● EXERCISE REQUIREMENTS: Can you reproduce the forum thread excerpt below word for word, from start to finish?
-- EXCERPT follows --
Good points and I agree with you. 

It is also worth remembering that BHMs are still the minority so you are naturally less likely to encounter one who is an FA or bi-sizual.


----------



## NemoVolo (Aug 17, 2009)

I've definitely noticed that there are more skinny men wanting BBWs. Even if my main sample pool is the writers in the Library section. 

Of the guys who have shown interest in me (once they saw a full body image, of course, since the others generally stop talking immediately), two were average to a little chubby, two were rail-thin, and only one was actually big (250+ is big to me). 

I can understand the image related reasons for why a BHM wants a skinny girl (to prove it to the guys, show he's not "settling", etc), but I _hate_ fat men who are all "NO FAT CHICKS".


----------



## rockabelly (Aug 20, 2009)

NemoVolo said:


> I can understand the image related reasons for why a BHM wants a skinny girl (to prove it to the guys, show he's not "settling", etc), but I _hate_ fat men who are all "NO FAT CHICKS".



I never thought i would find myself saying this, but a lot of my male friends are "brainwashed" by the boobtube and all media which tells them what a beautiful woman is supposed to look like. One of the networks guilty of this is SPIKE which features nothing but busty, thin waisted women in bikinis as "real women". Those of us who have been around the block more times than the icecream truck know that ALL women are real. All one has to do is take a look as to what was beautiful 100 years ago, when there weren't multimillion dollar ad campaigns telling us all what beauty is. Even 50 years ago, Marilyn Monroe was a size 14 and not the now fashionable size 0 or 1. All shapes and sizes of women are beautiful and i refuse to let someone tell me what is sexy or not. 

I am not an FA, I am a WA (woman admirer). I love skinny women, BBW women, short women, tall women, and all women in between and uncategorized. Whoa Momma!


----------



## blackcaesarbhm (Dec 2, 2009)

sweetbbw: you should come down to fla.. I'm bhm that loves bbws and skinny women..


----------



## steadydecline (Dec 2, 2009)
-- EXCERPT concluded --
-- EXTRACTED ENTRIES follows --
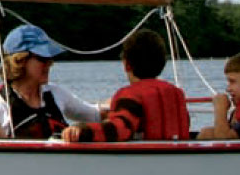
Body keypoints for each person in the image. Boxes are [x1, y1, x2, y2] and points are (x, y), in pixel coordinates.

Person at [0, 24, 101, 139]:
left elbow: (95, 114)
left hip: (60, 166)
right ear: (20, 61)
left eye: (50, 58)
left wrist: (120, 100)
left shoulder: (55, 93)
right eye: (43, 58)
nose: (49, 64)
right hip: (18, 169)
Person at [61, 28, 189, 143]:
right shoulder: (176, 94)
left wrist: (82, 130)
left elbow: (119, 130)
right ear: (162, 63)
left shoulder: (130, 96)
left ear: (127, 64)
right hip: (177, 160)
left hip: (146, 163)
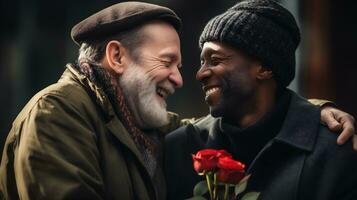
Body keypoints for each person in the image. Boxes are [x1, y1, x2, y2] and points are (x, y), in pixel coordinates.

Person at [0, 1, 355, 200]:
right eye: (167, 62)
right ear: (118, 57)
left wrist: (317, 112)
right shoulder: (57, 115)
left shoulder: (138, 122)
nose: (183, 78)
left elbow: (239, 124)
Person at [165, 0, 357, 199]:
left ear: (265, 69)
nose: (201, 74)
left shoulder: (334, 152)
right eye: (202, 62)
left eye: (216, 60)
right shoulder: (180, 147)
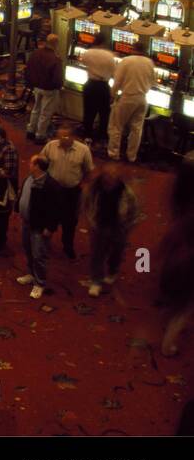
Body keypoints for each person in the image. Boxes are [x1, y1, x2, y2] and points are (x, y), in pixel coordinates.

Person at [82, 165, 138, 297]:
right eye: (107, 175)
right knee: (97, 254)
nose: (110, 178)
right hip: (99, 225)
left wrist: (128, 226)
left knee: (116, 252)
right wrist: (91, 221)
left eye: (113, 176)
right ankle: (96, 281)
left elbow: (134, 210)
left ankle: (113, 271)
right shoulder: (94, 190)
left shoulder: (126, 192)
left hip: (118, 227)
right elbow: (87, 205)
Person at [41, 126, 93, 259]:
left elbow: (88, 171)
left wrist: (82, 186)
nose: (62, 139)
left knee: (69, 222)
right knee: (48, 217)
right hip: (52, 190)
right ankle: (44, 245)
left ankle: (67, 246)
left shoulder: (83, 150)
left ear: (73, 137)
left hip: (71, 192)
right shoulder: (50, 146)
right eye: (60, 136)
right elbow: (41, 162)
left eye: (66, 136)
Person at [15, 155, 62, 299]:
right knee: (28, 249)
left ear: (37, 166)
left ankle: (39, 283)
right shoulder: (29, 179)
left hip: (40, 227)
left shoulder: (50, 185)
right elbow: (22, 193)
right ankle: (31, 274)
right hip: (27, 222)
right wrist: (18, 209)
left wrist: (50, 227)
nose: (28, 165)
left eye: (31, 163)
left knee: (39, 255)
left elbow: (56, 209)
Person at [161, 156, 194, 356]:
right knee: (184, 308)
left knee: (178, 304)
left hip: (177, 265)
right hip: (187, 269)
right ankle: (168, 345)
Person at [108, 52, 156, 162]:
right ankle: (131, 156)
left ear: (134, 49)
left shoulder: (126, 60)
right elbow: (153, 82)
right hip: (142, 99)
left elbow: (117, 80)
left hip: (127, 97)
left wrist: (112, 94)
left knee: (116, 126)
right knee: (136, 129)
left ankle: (113, 154)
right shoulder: (149, 63)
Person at [25, 34, 64, 143]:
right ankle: (40, 135)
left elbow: (29, 68)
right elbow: (57, 78)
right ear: (56, 44)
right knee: (45, 113)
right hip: (49, 89)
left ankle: (30, 130)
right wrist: (59, 87)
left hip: (36, 86)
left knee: (36, 109)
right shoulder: (55, 59)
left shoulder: (36, 53)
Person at [79, 43, 116, 144]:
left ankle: (87, 136)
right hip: (103, 85)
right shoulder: (110, 55)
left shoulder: (89, 52)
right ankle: (102, 137)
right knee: (104, 113)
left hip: (90, 84)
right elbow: (114, 71)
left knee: (88, 112)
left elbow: (82, 61)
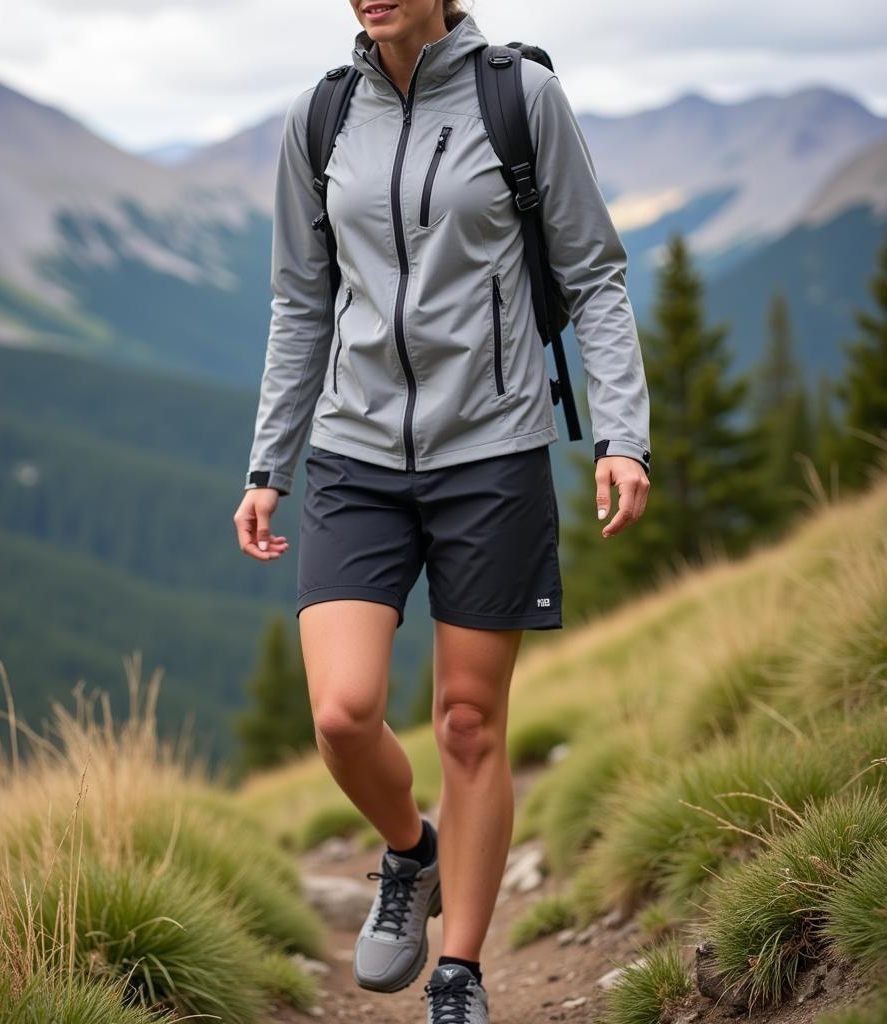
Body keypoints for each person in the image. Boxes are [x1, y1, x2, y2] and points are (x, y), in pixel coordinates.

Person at [233, 1, 651, 1021]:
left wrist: (621, 435)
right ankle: (410, 851)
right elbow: (301, 298)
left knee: (469, 722)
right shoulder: (322, 117)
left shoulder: (521, 98)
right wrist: (267, 463)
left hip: (491, 454)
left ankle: (458, 972)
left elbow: (593, 273)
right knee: (341, 711)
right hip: (352, 454)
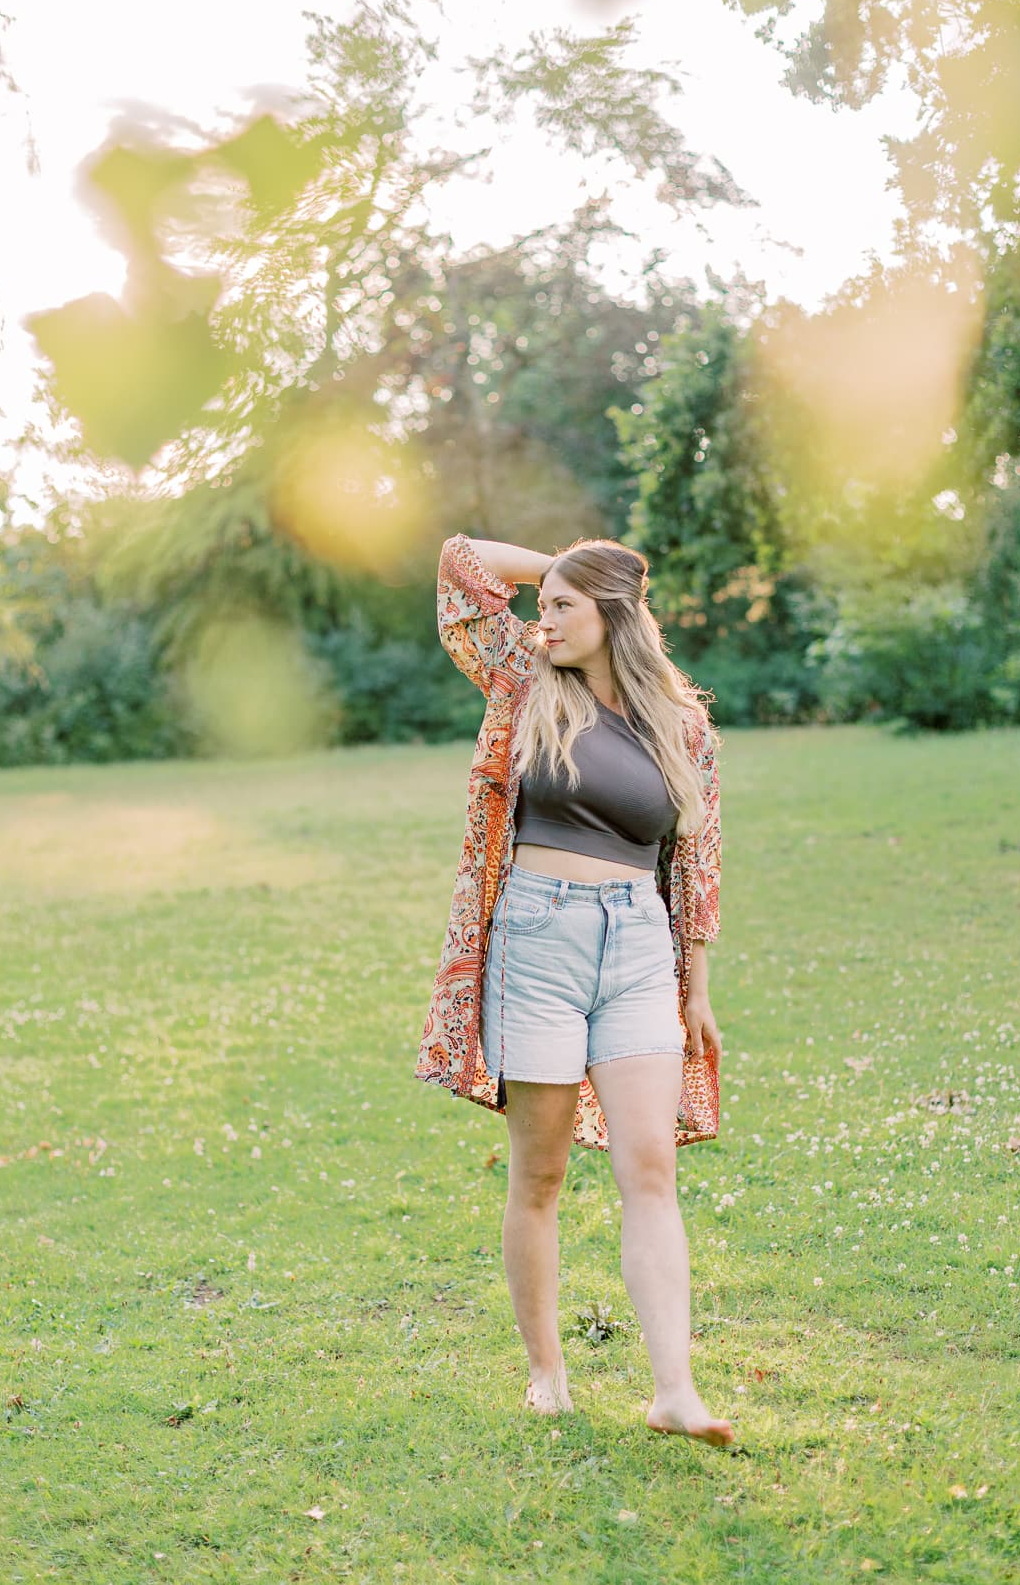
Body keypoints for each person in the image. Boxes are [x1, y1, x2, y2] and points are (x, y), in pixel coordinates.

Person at [415, 532, 732, 1447]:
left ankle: (675, 1390)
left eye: (564, 607)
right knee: (542, 1171)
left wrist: (697, 985)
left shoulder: (684, 724)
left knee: (650, 1166)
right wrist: (567, 566)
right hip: (537, 940)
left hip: (638, 948)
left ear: (615, 619)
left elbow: (697, 859)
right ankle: (546, 1374)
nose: (543, 618)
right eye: (542, 603)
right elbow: (461, 565)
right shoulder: (523, 679)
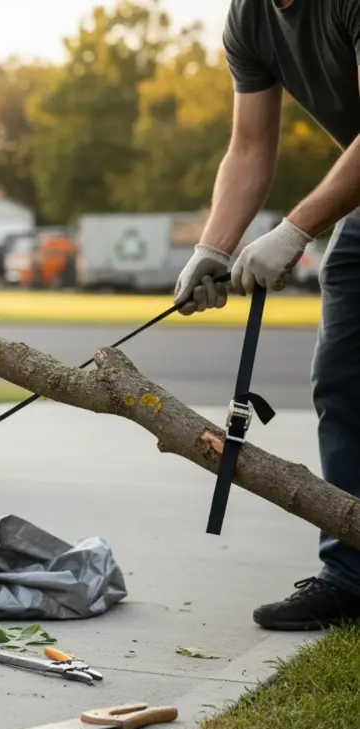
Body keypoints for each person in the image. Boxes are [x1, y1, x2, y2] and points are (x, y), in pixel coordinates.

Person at [174, 0, 360, 630]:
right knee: (344, 379)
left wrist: (296, 228)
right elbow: (250, 146)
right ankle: (352, 575)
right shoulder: (250, 17)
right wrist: (212, 248)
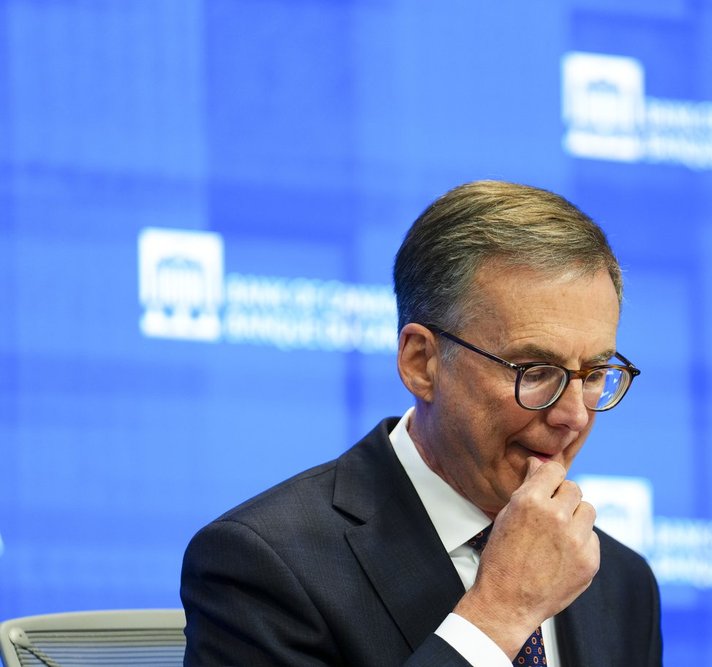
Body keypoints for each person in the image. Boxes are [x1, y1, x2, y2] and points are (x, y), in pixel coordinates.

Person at [180, 180, 663, 666]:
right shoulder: (264, 564)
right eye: (535, 372)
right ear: (421, 362)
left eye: (595, 374)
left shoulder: (620, 581)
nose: (573, 415)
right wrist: (499, 615)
-- EXTRACTED ENTRIES concluded --
● SOLUTION TO THIS EXERCISE:
Good points and I agree with you. 

It is also worth remembering that BHMs are still the minority so you are naturally less likely to encounter one who is an FA or bi-sizual.


----------



## NemoVolo (Aug 17, 2009)

I've definitely noticed that there are more skinny men wanting BBWs. Even if my main sample pool is the writers in the Library section. 

Of the guys who have shown interest in me (once they saw a full body image, of course, since the others generally stop talking immediately), two were average to a little chubby, two were rail-thin, and only one was actually big (250+ is big to me). 

I can understand the image related reasons for why a BHM wants a skinny girl (to prove it to the guys, show he's not "settling", etc), but I _hate_ fat men who are all "NO FAT CHICKS".


----------



## rockabelly (Aug 20, 2009)

NemoVolo said:


> I can understand the image related reasons for why a BHM wants a skinny girl (to prove it to the guys, show he's not "settling", etc), but I _hate_ fat men who are all "NO FAT CHICKS".



I never thought i would find myself saying this, but a lot of my male friends are "brainwashed" by the boobtube and all media which tells them what a beautiful woman is supposed to look like. One of the networks guilty of this is SPIKE which features nothing but busty, thin waisted women in bikinis as "real women". Those of us who have been around the block more times than the icecream truck know that ALL women are real. All one has to do is take a look as to what was beautiful 100 years ago, when there weren't multimillion dollar ad campaigns telling us all what beauty is. Even 50 years ago, Marilyn Monroe was a size 14 and not the now fashionable size 0 or 1. All shapes and sizes of women are beautiful and i refuse to let someone tell me what is sexy or not. 

I am not an FA, I am a WA (woman admirer). I love skinny women, BBW women, short women, tall women, and all women in between and uncategorized. Whoa Momma!


----------



## blackcaesarbhm (Dec 2, 2009)

sweetbbw: you should come down to fla.. I'm bhm that loves bbws and skinny women..


----------



## steadydecline (Dec 2, 2009)